Quid quod olet gravius mixtum diapasmate virus ?
        Atque duplex animo longius exit odor.

Cette apostille n’est pas vraie, parce qu’il y a des pastilles de bouche qu’on mange, qui adoucissent la mauvaise haleine, & qui servent à la santé. Telles sont les pastilles de cachou. (D. J.)

Pastille, en terme de Confiseur ; c’est une espece de pâte de sucre, dont on dresse des porcelaines pour les desserts ; il y a plusieurs sortes de pastilles qui prennent leur dénomination de la matiere principale qui entre dans leur composition, comme pastilles de canelle, de violette, &c.

PASTO, S. Juan de (Géog. mod.) ville de l’Amérique méridionale dans Popayan. Long. 303. lat. l. 30. (D. J.)

PASTOPHORE, s. m. (Antiq. Greq.) les pastophores étoient des especes de prêtres, ainsi nommés par les Grecs, à cause de leurs longs manteaux, ou parce qu’ils étoient employés à porter le lit de Venus, παστὸς, dans certaines cérémonies ; mais ils pratiquoient la médecine en Egypte. Clément d’Alexandrie dit, en parlant des quarante-deux livres sacrés de Mercure égyptien, qu’on gardoit avec tant de soin dans les temples d’Egypte, qu’il y en avoit six appartenant à la Médecine, & que l’on les faisoit étudier aux pastophores, pour l’exercice de cet art. Le premier traitoit de la structure du corps ; le second, des maladies en général ; le troisieme, des instrumens nécessaires ; le quatrieme, des medicamens ; le cinquieme, des maladies des yeux ; & le sixieme, des maladies des femmes. Les pastophores, selon Diodore de Sicile, promettoient de se conformer aux préceptes de cet ouvrage sacré ; alors si le malade périssoit, on ne leur en attribuoit point la faute ; mais quand ils s’étoient écartés des ordonnances, & que le malade venoit à mourir, on les condamnoit comme des meurtriers. Les autres trente-six livres de Mercure ne regardoient point la Medecine, ils ne concernoient que la philosophie égyptienne ; les sacrificateurs & les prophetes en faisoient leur étude.
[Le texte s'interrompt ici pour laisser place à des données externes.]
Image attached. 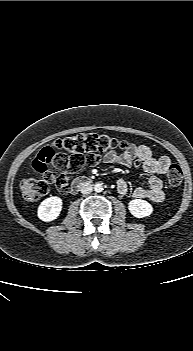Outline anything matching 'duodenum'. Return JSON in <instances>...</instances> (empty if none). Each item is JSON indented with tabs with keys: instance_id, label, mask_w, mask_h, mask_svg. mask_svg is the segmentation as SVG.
Masks as SVG:
<instances>
[{
	"instance_id": "1",
	"label": "duodenum",
	"mask_w": 193,
	"mask_h": 351,
	"mask_svg": "<svg viewBox=\"0 0 193 351\" xmlns=\"http://www.w3.org/2000/svg\"><path fill=\"white\" fill-rule=\"evenodd\" d=\"M89 183V178L81 176L77 177L70 186V193L77 192L82 186H85Z\"/></svg>"
}]
</instances>
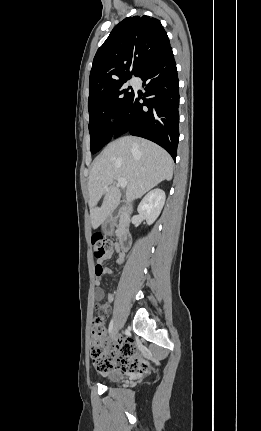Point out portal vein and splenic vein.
<instances>
[{
  "label": "portal vein and splenic vein",
  "mask_w": 261,
  "mask_h": 431,
  "mask_svg": "<svg viewBox=\"0 0 261 431\" xmlns=\"http://www.w3.org/2000/svg\"><path fill=\"white\" fill-rule=\"evenodd\" d=\"M117 182L121 188H125L127 186V180L124 178H117Z\"/></svg>",
  "instance_id": "18ae733b"
}]
</instances>
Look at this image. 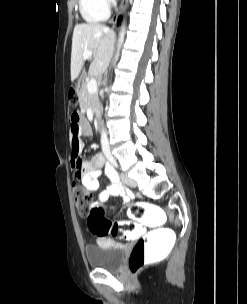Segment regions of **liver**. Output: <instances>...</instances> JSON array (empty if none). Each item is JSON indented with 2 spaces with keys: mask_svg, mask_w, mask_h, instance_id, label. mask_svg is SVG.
<instances>
[{
  "mask_svg": "<svg viewBox=\"0 0 247 304\" xmlns=\"http://www.w3.org/2000/svg\"><path fill=\"white\" fill-rule=\"evenodd\" d=\"M115 33L105 25L77 24L73 31L71 51V81H74L84 64L83 54L93 53L89 75L101 76L108 68L114 51Z\"/></svg>",
  "mask_w": 247,
  "mask_h": 304,
  "instance_id": "obj_1",
  "label": "liver"
}]
</instances>
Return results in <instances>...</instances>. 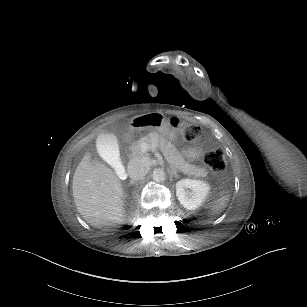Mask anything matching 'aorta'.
<instances>
[{
	"label": "aorta",
	"mask_w": 307,
	"mask_h": 307,
	"mask_svg": "<svg viewBox=\"0 0 307 307\" xmlns=\"http://www.w3.org/2000/svg\"><path fill=\"white\" fill-rule=\"evenodd\" d=\"M167 178V175L163 169H156L153 171V180L157 183L164 182Z\"/></svg>",
	"instance_id": "1"
}]
</instances>
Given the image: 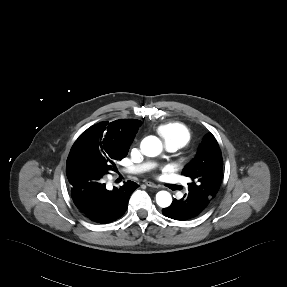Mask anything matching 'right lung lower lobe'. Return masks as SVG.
I'll use <instances>...</instances> for the list:
<instances>
[{
    "label": "right lung lower lobe",
    "instance_id": "1",
    "mask_svg": "<svg viewBox=\"0 0 287 287\" xmlns=\"http://www.w3.org/2000/svg\"><path fill=\"white\" fill-rule=\"evenodd\" d=\"M106 174L93 168H82L67 174L71 197L80 212L96 223H109L120 218L127 209L132 192L139 187L127 181L120 188L106 189Z\"/></svg>",
    "mask_w": 287,
    "mask_h": 287
}]
</instances>
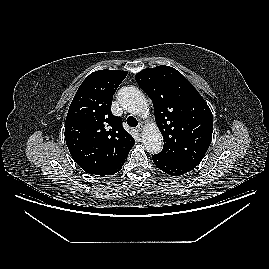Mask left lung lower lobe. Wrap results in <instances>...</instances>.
Listing matches in <instances>:
<instances>
[{
  "instance_id": "obj_1",
  "label": "left lung lower lobe",
  "mask_w": 269,
  "mask_h": 269,
  "mask_svg": "<svg viewBox=\"0 0 269 269\" xmlns=\"http://www.w3.org/2000/svg\"><path fill=\"white\" fill-rule=\"evenodd\" d=\"M152 159H153L154 164L160 170L172 176L183 175L196 167V166H192L188 164H177V163L168 161L158 156L157 154L153 155Z\"/></svg>"
}]
</instances>
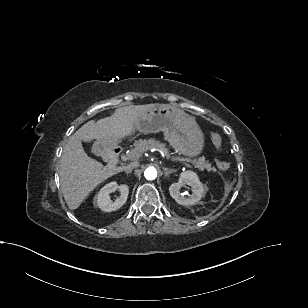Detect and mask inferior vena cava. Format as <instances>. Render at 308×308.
Returning <instances> with one entry per match:
<instances>
[{
    "mask_svg": "<svg viewBox=\"0 0 308 308\" xmlns=\"http://www.w3.org/2000/svg\"><path fill=\"white\" fill-rule=\"evenodd\" d=\"M137 167V164H130V165H128L127 167H126V169H125V172L128 174V173H131L132 172V170L134 169V168H136Z\"/></svg>",
    "mask_w": 308,
    "mask_h": 308,
    "instance_id": "602c4592",
    "label": "inferior vena cava"
}]
</instances>
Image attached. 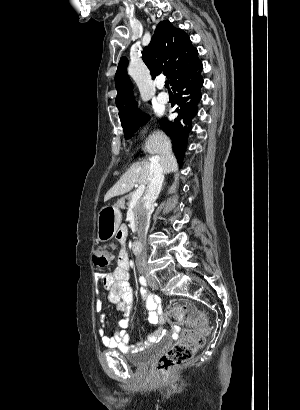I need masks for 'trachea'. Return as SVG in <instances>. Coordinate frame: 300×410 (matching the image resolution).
I'll return each mask as SVG.
<instances>
[{
	"label": "trachea",
	"mask_w": 300,
	"mask_h": 410,
	"mask_svg": "<svg viewBox=\"0 0 300 410\" xmlns=\"http://www.w3.org/2000/svg\"><path fill=\"white\" fill-rule=\"evenodd\" d=\"M165 87H166L167 89H169V81H168V80L165 81Z\"/></svg>",
	"instance_id": "obj_1"
}]
</instances>
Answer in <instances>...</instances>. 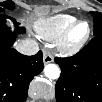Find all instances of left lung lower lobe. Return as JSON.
Returning a JSON list of instances; mask_svg holds the SVG:
<instances>
[{
	"mask_svg": "<svg viewBox=\"0 0 102 102\" xmlns=\"http://www.w3.org/2000/svg\"><path fill=\"white\" fill-rule=\"evenodd\" d=\"M61 75L55 87L58 102H102V35L76 55L55 58Z\"/></svg>",
	"mask_w": 102,
	"mask_h": 102,
	"instance_id": "obj_1",
	"label": "left lung lower lobe"
}]
</instances>
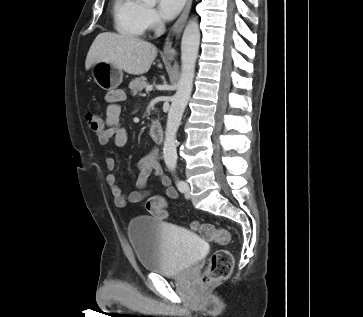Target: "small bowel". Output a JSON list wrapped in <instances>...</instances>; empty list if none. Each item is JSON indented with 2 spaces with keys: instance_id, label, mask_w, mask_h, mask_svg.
<instances>
[{
  "instance_id": "c3829d8e",
  "label": "small bowel",
  "mask_w": 363,
  "mask_h": 317,
  "mask_svg": "<svg viewBox=\"0 0 363 317\" xmlns=\"http://www.w3.org/2000/svg\"><path fill=\"white\" fill-rule=\"evenodd\" d=\"M125 97V92L121 89L111 90L107 93L106 101L108 102V106L106 109V116L103 120L104 129L98 134V141L101 145H107L112 141L115 146L123 147L129 141V134L120 122V103L125 100ZM116 165L117 162L113 157L106 158L108 170H115ZM135 166L139 171L136 182L139 190L133 191L127 195L124 194L118 186V177L115 173L111 172L106 177L116 206L125 207L127 203H141L152 197L162 198L160 196H153L149 192L143 190L151 175L159 177L161 185L165 188L166 197L171 199H176L178 197V192L171 186L169 177L164 174L159 160V152L156 149H152L138 159Z\"/></svg>"
}]
</instances>
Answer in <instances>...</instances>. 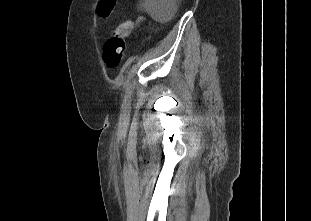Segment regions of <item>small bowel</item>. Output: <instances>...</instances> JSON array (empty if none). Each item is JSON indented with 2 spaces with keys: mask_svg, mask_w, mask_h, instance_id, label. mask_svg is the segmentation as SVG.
Returning a JSON list of instances; mask_svg holds the SVG:
<instances>
[{
  "mask_svg": "<svg viewBox=\"0 0 311 221\" xmlns=\"http://www.w3.org/2000/svg\"><path fill=\"white\" fill-rule=\"evenodd\" d=\"M143 20H144L143 17H139V18L136 20L135 25H139Z\"/></svg>",
  "mask_w": 311,
  "mask_h": 221,
  "instance_id": "small-bowel-1",
  "label": "small bowel"
}]
</instances>
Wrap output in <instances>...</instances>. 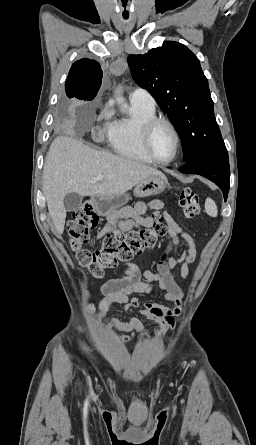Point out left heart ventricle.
I'll return each instance as SVG.
<instances>
[{"instance_id": "b2bd125f", "label": "left heart ventricle", "mask_w": 256, "mask_h": 445, "mask_svg": "<svg viewBox=\"0 0 256 445\" xmlns=\"http://www.w3.org/2000/svg\"><path fill=\"white\" fill-rule=\"evenodd\" d=\"M151 143L154 154L161 160H168L175 153V138L170 129L165 125H159L155 128Z\"/></svg>"}]
</instances>
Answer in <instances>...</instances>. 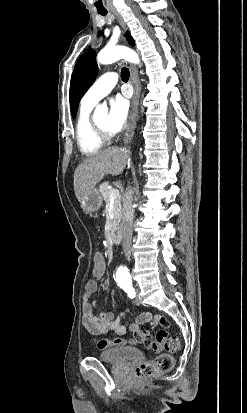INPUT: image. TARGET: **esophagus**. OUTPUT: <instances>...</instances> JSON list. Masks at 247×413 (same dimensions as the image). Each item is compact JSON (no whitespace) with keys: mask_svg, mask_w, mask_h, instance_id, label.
<instances>
[{"mask_svg":"<svg viewBox=\"0 0 247 413\" xmlns=\"http://www.w3.org/2000/svg\"><path fill=\"white\" fill-rule=\"evenodd\" d=\"M114 17L117 19L122 27H125L122 17L117 12H112ZM130 82L133 86V95L131 98L130 114L128 124L124 133L123 143H129L134 135L137 120L139 118V99L141 93V84L139 80L138 70L134 65H130Z\"/></svg>","mask_w":247,"mask_h":413,"instance_id":"obj_1","label":"esophagus"}]
</instances>
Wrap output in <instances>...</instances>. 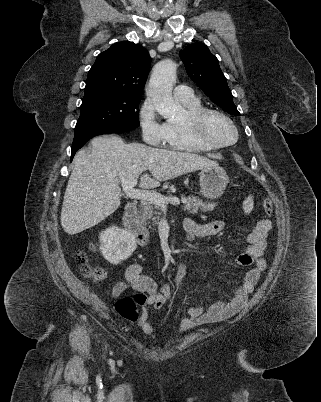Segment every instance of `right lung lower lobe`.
<instances>
[{
    "instance_id": "1",
    "label": "right lung lower lobe",
    "mask_w": 321,
    "mask_h": 402,
    "mask_svg": "<svg viewBox=\"0 0 321 402\" xmlns=\"http://www.w3.org/2000/svg\"><path fill=\"white\" fill-rule=\"evenodd\" d=\"M132 129L133 128L125 125H113L75 130L74 140L71 148V160L73 159L77 150H79L90 138L97 135L125 132Z\"/></svg>"
}]
</instances>
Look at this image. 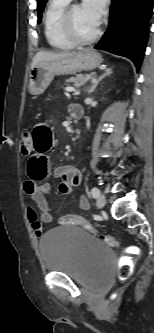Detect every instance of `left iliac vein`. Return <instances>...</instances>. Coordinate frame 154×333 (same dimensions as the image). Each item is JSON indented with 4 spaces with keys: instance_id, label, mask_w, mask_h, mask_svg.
<instances>
[{
    "instance_id": "left-iliac-vein-1",
    "label": "left iliac vein",
    "mask_w": 154,
    "mask_h": 333,
    "mask_svg": "<svg viewBox=\"0 0 154 333\" xmlns=\"http://www.w3.org/2000/svg\"><path fill=\"white\" fill-rule=\"evenodd\" d=\"M106 203V198L104 194H100L97 198L96 205L98 208H103Z\"/></svg>"
}]
</instances>
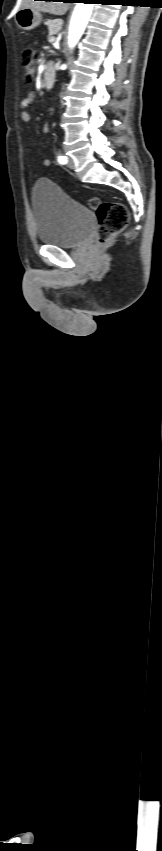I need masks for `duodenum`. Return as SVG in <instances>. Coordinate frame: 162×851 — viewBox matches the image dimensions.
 Wrapping results in <instances>:
<instances>
[{"mask_svg":"<svg viewBox=\"0 0 162 851\" xmlns=\"http://www.w3.org/2000/svg\"><path fill=\"white\" fill-rule=\"evenodd\" d=\"M54 81V70L50 64H47L44 69L42 83L45 88L52 86Z\"/></svg>","mask_w":162,"mask_h":851,"instance_id":"410a0bca","label":"duodenum"}]
</instances>
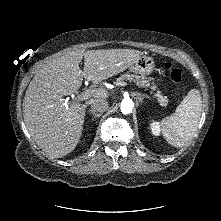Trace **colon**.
Returning <instances> with one entry per match:
<instances>
[{"mask_svg": "<svg viewBox=\"0 0 221 221\" xmlns=\"http://www.w3.org/2000/svg\"><path fill=\"white\" fill-rule=\"evenodd\" d=\"M164 69L170 73V77L174 83L179 84L184 80V74L179 69L173 68L171 63H165Z\"/></svg>", "mask_w": 221, "mask_h": 221, "instance_id": "5ec220e1", "label": "colon"}]
</instances>
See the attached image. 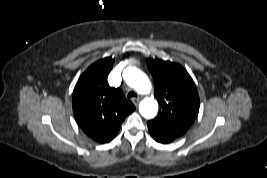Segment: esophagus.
Masks as SVG:
<instances>
[{"label":"esophagus","instance_id":"esophagus-1","mask_svg":"<svg viewBox=\"0 0 267 178\" xmlns=\"http://www.w3.org/2000/svg\"><path fill=\"white\" fill-rule=\"evenodd\" d=\"M139 101H140L139 98H132V102H133V104H134L135 106L138 105Z\"/></svg>","mask_w":267,"mask_h":178}]
</instances>
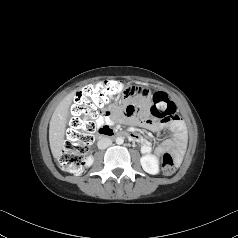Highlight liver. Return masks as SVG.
<instances>
[{"label": "liver", "instance_id": "1", "mask_svg": "<svg viewBox=\"0 0 238 238\" xmlns=\"http://www.w3.org/2000/svg\"><path fill=\"white\" fill-rule=\"evenodd\" d=\"M75 97V91L69 93L56 107L49 125V143L54 158L59 159L64 147L66 122L69 113V107Z\"/></svg>", "mask_w": 238, "mask_h": 238}]
</instances>
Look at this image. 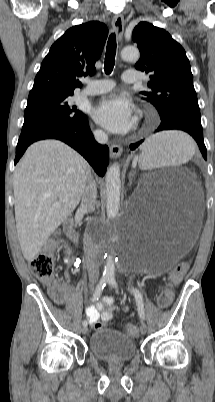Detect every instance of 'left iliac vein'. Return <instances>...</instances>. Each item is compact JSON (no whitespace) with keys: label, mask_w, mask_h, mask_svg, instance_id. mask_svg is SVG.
Listing matches in <instances>:
<instances>
[{"label":"left iliac vein","mask_w":215,"mask_h":402,"mask_svg":"<svg viewBox=\"0 0 215 402\" xmlns=\"http://www.w3.org/2000/svg\"><path fill=\"white\" fill-rule=\"evenodd\" d=\"M140 332L141 334H146L147 332V325L144 322H142L140 325Z\"/></svg>","instance_id":"left-iliac-vein-1"}]
</instances>
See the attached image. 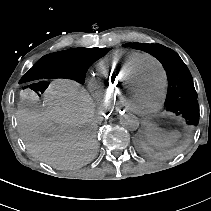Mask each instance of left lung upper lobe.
I'll return each mask as SVG.
<instances>
[{"label":"left lung upper lobe","mask_w":211,"mask_h":211,"mask_svg":"<svg viewBox=\"0 0 211 211\" xmlns=\"http://www.w3.org/2000/svg\"><path fill=\"white\" fill-rule=\"evenodd\" d=\"M127 46L145 51L163 64L168 78V92L165 101L167 110L183 116L189 125H198L197 92L191 73L179 55L160 44L127 43L123 45V47Z\"/></svg>","instance_id":"5c2ea615"}]
</instances>
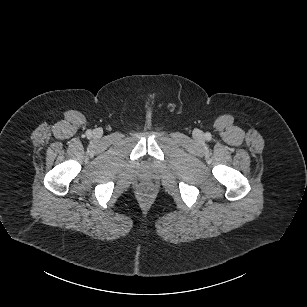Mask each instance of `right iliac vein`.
I'll use <instances>...</instances> for the list:
<instances>
[{
  "instance_id": "63e3f726",
  "label": "right iliac vein",
  "mask_w": 307,
  "mask_h": 307,
  "mask_svg": "<svg viewBox=\"0 0 307 307\" xmlns=\"http://www.w3.org/2000/svg\"><path fill=\"white\" fill-rule=\"evenodd\" d=\"M95 134H96V135H99V132L97 131V132H95Z\"/></svg>"
}]
</instances>
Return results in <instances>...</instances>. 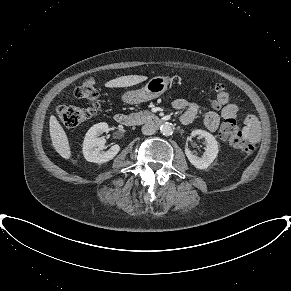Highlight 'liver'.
Returning a JSON list of instances; mask_svg holds the SVG:
<instances>
[{"label":"liver","instance_id":"6515ba94","mask_svg":"<svg viewBox=\"0 0 291 291\" xmlns=\"http://www.w3.org/2000/svg\"><path fill=\"white\" fill-rule=\"evenodd\" d=\"M147 78H148L147 76L143 75L121 76L106 82L105 86L109 88L129 87L139 84L147 80ZM49 131L52 140V145L57 151V153L64 159H70L71 150L67 135L63 127L60 125L59 121L54 115L50 116Z\"/></svg>","mask_w":291,"mask_h":291}]
</instances>
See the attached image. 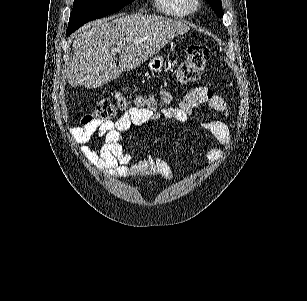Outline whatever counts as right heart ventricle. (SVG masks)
Masks as SVG:
<instances>
[{"label":"right heart ventricle","mask_w":307,"mask_h":301,"mask_svg":"<svg viewBox=\"0 0 307 301\" xmlns=\"http://www.w3.org/2000/svg\"><path fill=\"white\" fill-rule=\"evenodd\" d=\"M157 12L161 13V17H183L182 0H154Z\"/></svg>","instance_id":"e07e8e85"}]
</instances>
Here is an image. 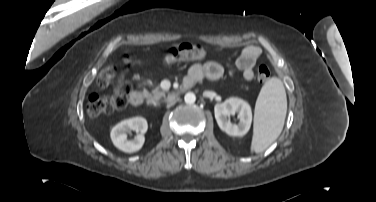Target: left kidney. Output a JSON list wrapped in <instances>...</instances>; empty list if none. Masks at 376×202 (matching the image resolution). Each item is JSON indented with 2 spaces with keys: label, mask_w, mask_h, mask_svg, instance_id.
Instances as JSON below:
<instances>
[{
  "label": "left kidney",
  "mask_w": 376,
  "mask_h": 202,
  "mask_svg": "<svg viewBox=\"0 0 376 202\" xmlns=\"http://www.w3.org/2000/svg\"><path fill=\"white\" fill-rule=\"evenodd\" d=\"M239 114V123L232 124L228 120L230 114ZM215 119L219 128L230 136H244L252 123V110L250 105L239 98H229L214 107Z\"/></svg>",
  "instance_id": "left-kidney-1"
}]
</instances>
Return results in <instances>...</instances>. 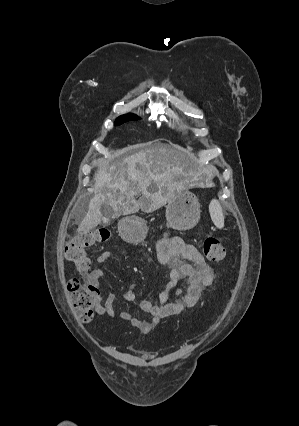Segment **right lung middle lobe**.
I'll return each instance as SVG.
<instances>
[{"mask_svg":"<svg viewBox=\"0 0 299 426\" xmlns=\"http://www.w3.org/2000/svg\"><path fill=\"white\" fill-rule=\"evenodd\" d=\"M129 120H138V117L133 114H126L118 117L115 121V125H121L124 122H127Z\"/></svg>","mask_w":299,"mask_h":426,"instance_id":"dd1d6c3e","label":"right lung middle lobe"}]
</instances>
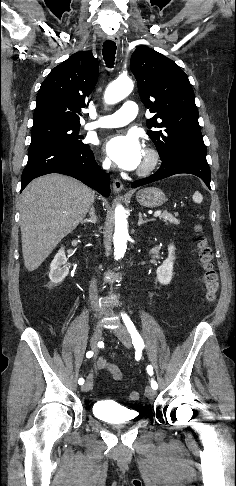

PASTOPHORIE, (Critiq. sacrée.) en grec παστοφόριον : on dérive ce mot de παστὰς, atriùm, thalamus, porticus, portique, chambre, vestibule ; ou de παστὸς, qui signifie un grand voile que l’on mettoit aux portes des temples, sur-tout en Egypte. Les prêtres qui avoient soin de lever ce voile pour faire voir la divinité, étoient appellés pastophores ; & les appartemens où ils logeoient attenant le temple, pastophoria. Isaïe xxij. donne pareillement ce nom aux logemens des prêtres qui étoient autour des galeries du temple de Jérusalem. On appella aussi pastophorium la tour sur le haut de laquelle le sacrificateur en charge sonnoit de la trompette, & annonçoit au peuple le sabbat & les jours de fêtes. Ce mot passa depuis aux Chrétiens, qui appellerent pastophoria les appartemens joignant les grandes églises, où se tenoient les prêtres qui les desservoient, & où les fideles leur portoient des offrandes, soit pour leur entretien, soit pour d’autres besoins. Quelques auteurs ont imaginé que chez les chrétiens pastophorium signifioit un ciboire, parce qu’il est ordonné dans un endroit des constitutions apostoliques, qu’après la communion des hommes & des femmes, les diacres portent les restes dans le pastophorium ; mais outre que l’usage des ciboires étoit inconnu dans ce tems-là, ce terme veut dire la chambre, l’appartement qui étoit voisin du temple. (D. J.)

Le nom de pastophorie a encore diverses acceptions. Cuper prétend que c’étoit une habitation où demeuroient les prêtres destinés à porter en procession la châsse, l’image, ou la représentation des dieux. D’autres ont crû que c’étoit une petite maison, où demeuroient ceux qui avoient la garde des temples. M. Lemoine convient que c’étoit chez les payens, comme chez les chrétiens une cellule à côté des temples, où l’on portoit les offrandes, & où l’évêque les distribuoit. (D. J.)